[Records from a dataset]
****************

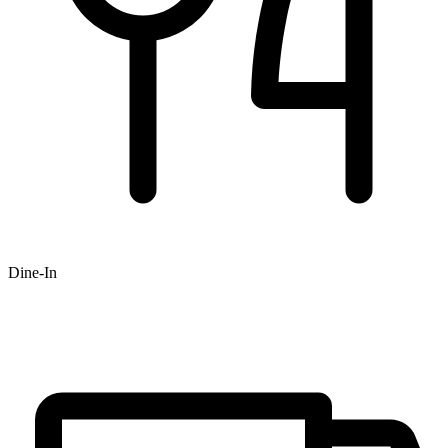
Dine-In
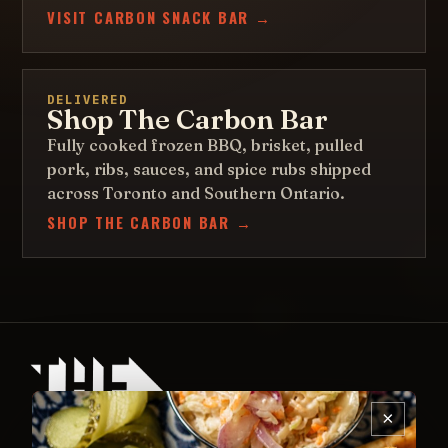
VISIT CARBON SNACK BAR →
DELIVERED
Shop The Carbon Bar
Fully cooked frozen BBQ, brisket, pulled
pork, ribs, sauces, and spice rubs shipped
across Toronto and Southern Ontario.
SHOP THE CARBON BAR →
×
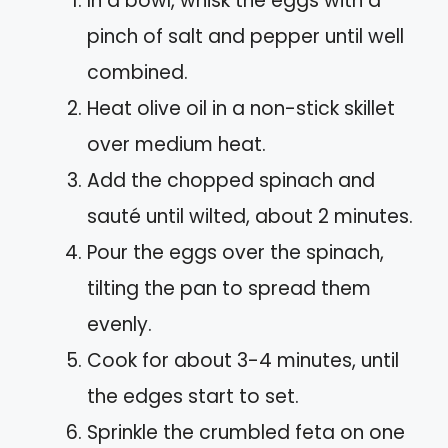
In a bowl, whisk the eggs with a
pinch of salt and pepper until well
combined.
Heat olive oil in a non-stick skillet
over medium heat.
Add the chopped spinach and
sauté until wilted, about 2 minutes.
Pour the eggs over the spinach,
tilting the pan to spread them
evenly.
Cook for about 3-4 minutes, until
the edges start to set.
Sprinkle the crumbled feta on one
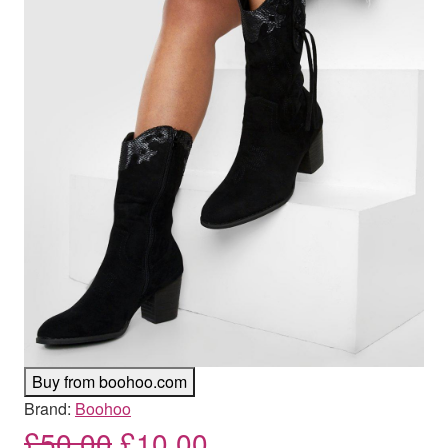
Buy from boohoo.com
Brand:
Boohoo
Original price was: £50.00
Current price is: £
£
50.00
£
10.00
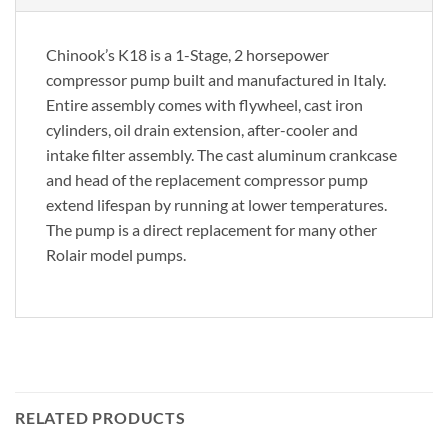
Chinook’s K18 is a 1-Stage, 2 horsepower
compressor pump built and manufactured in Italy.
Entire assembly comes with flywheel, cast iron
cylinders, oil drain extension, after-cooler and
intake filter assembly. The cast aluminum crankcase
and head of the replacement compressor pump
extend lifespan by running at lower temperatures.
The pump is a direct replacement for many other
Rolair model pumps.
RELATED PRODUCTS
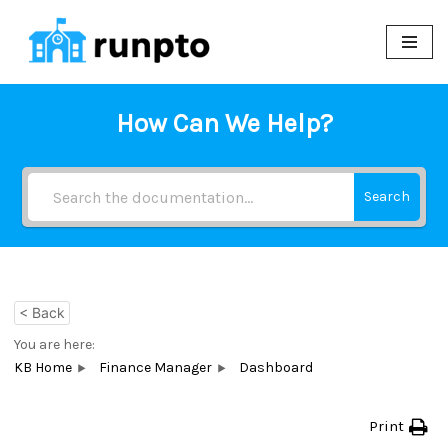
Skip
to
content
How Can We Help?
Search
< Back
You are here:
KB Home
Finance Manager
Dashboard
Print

****************

• [WHAT NEEDS TO BE DONE]:
Return the text of all the records above line for line, without any changes, and leave out the pictures.

• [FINAL ANSWER]:
Dine-In
VISIT CARBON SNACK BAR →
DELIVERED
Shop The Carbon Bar
Fully cooked frozen BBQ, brisket, pulled
pork, ribs, sauces, and spice rubs shipped
across Toronto and Southern Ontario.
SHOP THE CARBON BAR →
×
In a bowl, whisk the eggs with a
pinch of salt and pepper until well
combined.
Heat olive oil in a non-stick skillet
over medium heat.
Add the chopped spinach and
sauté until wilted, about 2 minutes.
Pour the eggs over the spinach,
tilting the pan to spread them
evenly.
Cook for about 3-4 minutes, until
the edges start to set.
Sprinkle the crumbled feta on one
Buy from boohoo.com
Brand:
Boohoo
Original price was: £50.00
Current price is: £
£
50.00
£
10.00
Chinook’s K18 is a 1-Stage, 2 horsepower
compressor pump built and manufactured in Italy.
Entire assembly comes with flywheel, cast iron
cylinders, oil drain extension, after-cooler and
intake filter assembly. The cast aluminum crankcase
and head of the replacement compressor pump
extend lifespan by running at lower temperatures.
The pump is a direct replacement for many other
Rolair model pumps.
RELATED PRODUCTS
Skip
to
content
How Can We Help?
Search
< Back
You are here:
KB Home
Finance Manager
Dashboard
Print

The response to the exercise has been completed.